= Exercice 1 =
Dans l'extrait d'entretien ci-dessous, relevez toutes les phrases du dernier paragraphe qui contiennent un nom propre.

= Extrait du document =

Il faut savoir premièrement qu'il ne s'agit pas de mon idée, c'est un choix de l'éditeur BookHouse. J'étais en contrat avec eux. Au début, j'ai refusé mais j'ai fini par accepter. Pour Mureyong, j'ai travaillé avec un scénariste ce qui était une première pour moi et je dois avouer que cela ne s'est pas très bien passé. Beaucoup d'altercations sont nées de ce travail de commande. J'étais en conflit avec ce dernier ainsi comme je n'avais quasi aucune influence je ne faisais que dessiner pour répondre à la demande. Ceci explique que la série n'a pas duré et s'est terminée en 5 volumes. Par ailleurs, comme je l'ai précisé, je n'ai jamais eu de volonté d'avoir un message caché dans mes manhwas. C'est seulement une question d'influence. Il n'y a donc pas d'envie de diffuser quelque message que cela soit ou avis sur des événements passés ou actuels.

8. Nous comprenons donc que vous préférez travailler tout seul. Vous n'avez jamais eu d'assistant par exemple ?

En effet, j'ai toujours travaillé seul notamment sur Ares. Je réalisais tout pour Ares à l'époque où j'étais encore dépendant de l'éditeur Sejong. La seule exception fut Nephilim pour lequel j'avais un apprenti. Toutefois, il n'a eu qu'un rôle très restreint puisqu'il n'a dessiné que les cases. C'est pour cela que je dis que j'ai toujours travaillé seul. Exception faite de Muryeong qui marque un choix qui me fut imposé.

= Exercice 2 =
Extrayez s'il vous plaît des enregistrements les lignes qui vont de celle contenant « scientific name: Oenothera humifusa » à celle contenant « order: Lepidoptera », ces deux lignes comprises.

= Informations extraites =
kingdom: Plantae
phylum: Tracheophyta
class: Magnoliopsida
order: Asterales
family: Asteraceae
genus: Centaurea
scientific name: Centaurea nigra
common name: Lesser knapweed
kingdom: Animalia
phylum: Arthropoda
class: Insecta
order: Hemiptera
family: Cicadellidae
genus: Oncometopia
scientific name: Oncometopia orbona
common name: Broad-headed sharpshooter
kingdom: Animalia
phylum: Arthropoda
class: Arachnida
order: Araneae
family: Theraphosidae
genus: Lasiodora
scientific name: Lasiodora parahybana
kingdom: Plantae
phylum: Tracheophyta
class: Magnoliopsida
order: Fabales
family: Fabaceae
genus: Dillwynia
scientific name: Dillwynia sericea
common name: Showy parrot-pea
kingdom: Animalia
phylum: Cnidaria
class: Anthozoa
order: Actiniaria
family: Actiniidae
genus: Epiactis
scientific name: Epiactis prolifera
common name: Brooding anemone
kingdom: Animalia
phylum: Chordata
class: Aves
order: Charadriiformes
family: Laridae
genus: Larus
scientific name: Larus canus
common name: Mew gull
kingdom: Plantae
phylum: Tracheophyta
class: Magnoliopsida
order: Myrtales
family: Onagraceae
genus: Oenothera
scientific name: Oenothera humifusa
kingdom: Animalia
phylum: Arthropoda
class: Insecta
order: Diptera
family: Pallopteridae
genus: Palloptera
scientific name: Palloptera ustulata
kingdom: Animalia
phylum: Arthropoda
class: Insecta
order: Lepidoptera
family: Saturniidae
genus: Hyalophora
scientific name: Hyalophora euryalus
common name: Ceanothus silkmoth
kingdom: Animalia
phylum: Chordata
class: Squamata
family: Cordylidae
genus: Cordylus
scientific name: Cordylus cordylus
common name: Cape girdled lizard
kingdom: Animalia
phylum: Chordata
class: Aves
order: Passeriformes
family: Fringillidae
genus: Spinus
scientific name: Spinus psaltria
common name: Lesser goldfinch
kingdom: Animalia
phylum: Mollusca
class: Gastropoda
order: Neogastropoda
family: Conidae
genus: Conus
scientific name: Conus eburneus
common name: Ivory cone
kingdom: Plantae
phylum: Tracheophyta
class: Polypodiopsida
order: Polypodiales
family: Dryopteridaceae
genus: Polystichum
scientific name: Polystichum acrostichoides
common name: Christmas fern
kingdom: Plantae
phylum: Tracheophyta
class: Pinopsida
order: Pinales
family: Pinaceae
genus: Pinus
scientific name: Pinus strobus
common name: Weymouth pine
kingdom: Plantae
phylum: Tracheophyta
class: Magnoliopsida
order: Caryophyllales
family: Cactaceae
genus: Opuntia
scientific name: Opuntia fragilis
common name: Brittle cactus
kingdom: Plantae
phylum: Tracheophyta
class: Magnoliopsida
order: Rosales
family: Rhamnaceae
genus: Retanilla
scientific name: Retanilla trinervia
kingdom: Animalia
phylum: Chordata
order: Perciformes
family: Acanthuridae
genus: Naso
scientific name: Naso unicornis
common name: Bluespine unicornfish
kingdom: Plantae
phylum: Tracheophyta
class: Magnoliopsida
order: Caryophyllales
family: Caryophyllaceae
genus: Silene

= Résultat final 1 =
- « En effet, j'ai toujours travaillé seul notamment sur Ares. »
- « Je réalisais tout pour Ares à l'époque où j'étais encore dépendant de l'éditeur Sejong. »
- « La seule exception fut Nephilim pour lequel j'avais un apprenti. »
- « Exception faite de Muryeong qui marque un choix qui me fut imposé. »

= Résultat final 2 =
scientific name: Oenothera humifusa
kingdom: Animalia
phylum: Arthropoda
class: Insecta
order: Diptera
family: Pallopteridae
genus: Palloptera
scientific name: Palloptera ustulata
kingdom: Animalia
phylum: Arthropoda
class: Insecta
order: Lepidoptera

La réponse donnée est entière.